L’appel de Brazzaville
À Brazzaville, le 19 septembre, un atelier très attendu a réuni les dirigeants des entreprises et établissements publics autour de la Direction générale du portefeuille public et de la Caisse congolaise d’amortissement. Objectif : renforcer la transparence dans la transmission des données de gestion.
Le directeur de cabinet du ministre des Finances, Paul Malié, y a lancé une vaste opération nationale de collecte d’informations, destinée à combler le chaînon manquant des statistiques publiques et à sécuriser l’évaluation des risques budgétaires.
Un chantier national de collecte des données
Depuis plusieurs années, le Congo publie des tableaux détaillés sur l’État central, les collectivités locales et, partiellement, les caisses de sécurité sociale. Cependant, les données des entreprises publiques restent absentes, limitant la lisibilité de l’activité économique globale.
« Ce maillon manquant ne permettait pas d’apprécier les risques budgétaires liés aux engagements des sociétés publiques », a expliqué Paul Malié devant les participants, convaincu que la campagne de collecte offrira une photographie complète des finances publiques.
La nouvelle démarche couvre les rapports financiers, plans de gestion, prévisions budgétaires et signalements de difficultés susceptibles d’affecter la continuité des services.
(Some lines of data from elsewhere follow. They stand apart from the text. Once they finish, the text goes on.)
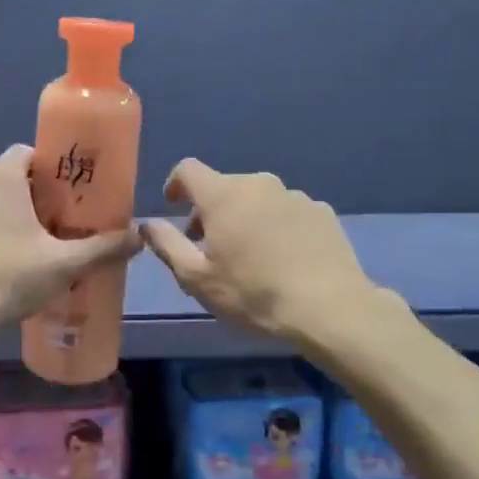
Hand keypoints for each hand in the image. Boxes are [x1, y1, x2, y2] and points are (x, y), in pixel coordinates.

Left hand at [0, 145, 140, 326]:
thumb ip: (103, 248)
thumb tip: (139, 237)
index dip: (46, 169)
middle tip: (47, 227)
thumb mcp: (65, 264)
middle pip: (3, 179)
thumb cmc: (11, 277)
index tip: (63, 194)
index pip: (25, 153)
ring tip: (15, 251)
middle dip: (24, 197)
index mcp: (0, 178)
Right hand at [140, 159, 376, 343]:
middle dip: (210, 209)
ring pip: (258, 198)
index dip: (176, 184)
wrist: (331, 309)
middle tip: (209, 246)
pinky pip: (287, 211)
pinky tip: (283, 258)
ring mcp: (295, 195)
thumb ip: (167, 245)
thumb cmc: (254, 294)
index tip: (173, 207)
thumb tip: (148, 224)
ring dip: (245, 217)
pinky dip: (276, 226)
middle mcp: (259, 184)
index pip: (189, 169)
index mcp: (223, 194)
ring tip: (249, 256)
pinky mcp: (322, 211)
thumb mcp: (198, 279)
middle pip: (224, 186)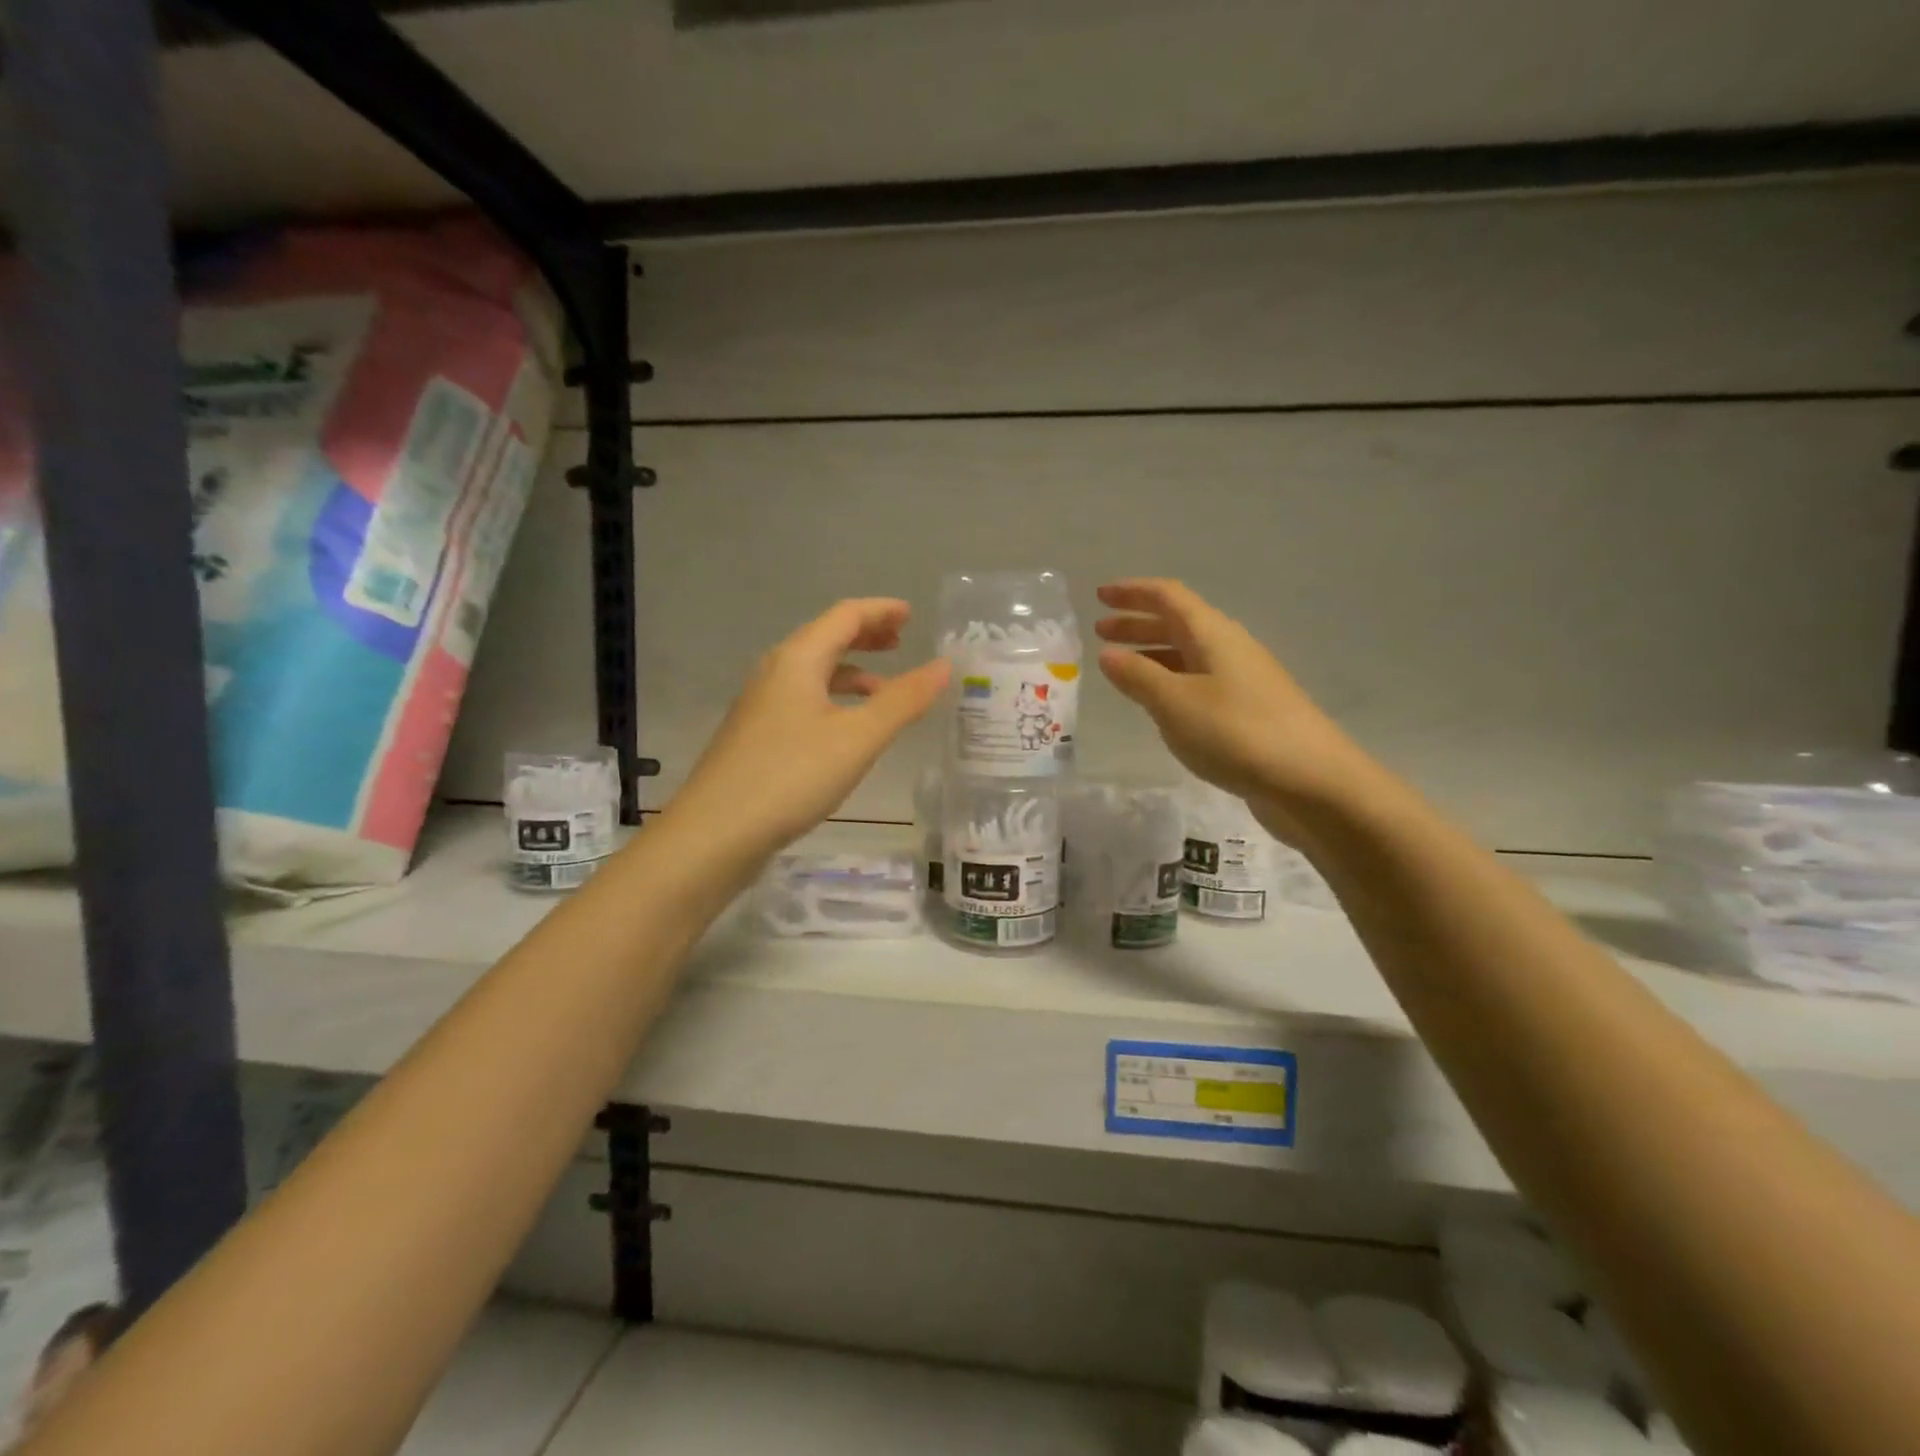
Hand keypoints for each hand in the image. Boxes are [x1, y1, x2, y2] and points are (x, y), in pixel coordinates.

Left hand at [666, 598, 949, 858]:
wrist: (715, 833)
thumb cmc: (792, 776)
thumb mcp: (859, 738)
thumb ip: (904, 700)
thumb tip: (943, 665)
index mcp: (797, 659)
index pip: (845, 616)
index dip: (881, 611)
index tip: (912, 614)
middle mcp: (775, 672)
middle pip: (826, 639)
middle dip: (866, 636)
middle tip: (901, 642)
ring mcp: (761, 705)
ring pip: (813, 673)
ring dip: (851, 672)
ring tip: (885, 690)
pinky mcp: (756, 736)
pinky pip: (803, 700)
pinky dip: (833, 700)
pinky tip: (847, 730)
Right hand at [1095, 579, 1367, 820]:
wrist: (1312, 782)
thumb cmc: (1237, 733)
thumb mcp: (1175, 703)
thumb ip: (1138, 677)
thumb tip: (1108, 653)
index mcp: (1213, 634)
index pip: (1168, 597)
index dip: (1133, 592)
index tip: (1099, 595)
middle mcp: (1230, 648)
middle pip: (1179, 623)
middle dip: (1138, 623)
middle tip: (1100, 630)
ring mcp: (1242, 680)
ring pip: (1188, 654)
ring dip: (1152, 653)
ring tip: (1120, 667)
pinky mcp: (1248, 711)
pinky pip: (1199, 682)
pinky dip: (1171, 681)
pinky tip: (1159, 703)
Chaque structure est invitée à remettre ces pièces selon un calendrier précis, établi en accord avec l’administration.
Pourquoi la transparence devient urgente
Au fil des exercices, l’endettement cumulé de certaines entreprises publiques a généré une dette sociale que le ministère qualifie d’« importante ». Son ampleur reste difficile à mesurer sans données consolidées, d’où l’urgence d’un reporting fiable et harmonisé.
Les experts présents ont rappelé que la transparence améliore la notation souveraine, facilite les négociations avec les bailleurs et accroît la confiance des investisseurs locaux, condition décisive pour diversifier l’économie au-delà du secteur pétrolier.
Karine Emma Nguesso Mouandé, directrice générale du portefeuille public, a insisté sur « une exigence non pas administrative mais stratégique ». Selon elle, le partage régulier d’informations permet aux tutelles d’accompagner les entités en difficulté avant qu’elles ne deviennent un risque pour l’État.
Des bénéfices concrets pour l’économie
Pour les entreprises, la remontée d’informations ouvre aussi la voie à des performances accrues. Des états comptables fiables facilitent l’accès au crédit, l’optimisation de la trésorerie et la définition d’objectifs mesurables par les conseils d’administration.
L’administration, de son côté, pourra affiner les politiques publiques grâce à des indicateurs consolidés. Les marges d’économie dégagées par une meilleure gouvernance pourront être réinjectées dans des priorités sociales, comme la santé et l’éducation.
« La transparence stimule la compétitivité, elle encourage la recherche de partenaires techniques et commerciaux », a soutenu un représentant de la Chambre de commerce, évoquant les success stories africaines où la publication des comptes a dopé l’attractivité.
Le rôle clé de la DGPP et de la CCA
La CCA, chargée de la gestion de la dette publique, travaillera main dans la main avec la DGPP pour centraliser les tableaux de bord des entreprises. Les deux directions ont déjà mis en place un portail numérique sécurisé accessible aux responsables financiers agréés.
Des sessions de formation se dérouleront dans les capitales départementales afin d’harmoniser les formats de reporting et de renforcer les compétences internes. L’accent sera mis sur l’IFRS et la nomenclature budgétaire nationale, pour éviter toute rupture de lecture.
La Banque mondiale et la Banque de développement des États de l’Afrique centrale ont salué l’initiative, y voyant une étape essentielle pour aligner le pays sur les standards régionaux de gestion publique.
Prochaines étapes pour les entreprises publiques
Dès octobre, chaque société devra transmettre un premier lot de données couvrant l’exercice 2022 : résultat net, niveau d’endettement, créances et subventions reçues. Les mises à jour trimestrielles deviendront obligatoires à partir de janvier 2024.
Un comité de suivi composé de représentants de la présidence, des finances et des lignes ministérielles de tutelle analysera les rapports et proposera, au besoin, des plans de redressement ou de restructuration.
En cas de non-transmission des documents, des sanctions graduées sont prévues : avertissement, suspension d’avantages fiscaux, et, en dernier ressort, changement de gouvernance. Les autorités misent toutefois sur la pédagogie et le dialogue pour obtenir l’adhésion.
« Nous avons l’opportunité de montrer que nos entreprises publiques peuvent être des moteurs de croissance, à condition de jouer la carte de la transparence », a conclu Karine Emma Nguesso Mouandé, invitant chaque dirigeant à « transformer l’obligation en outil de performance ».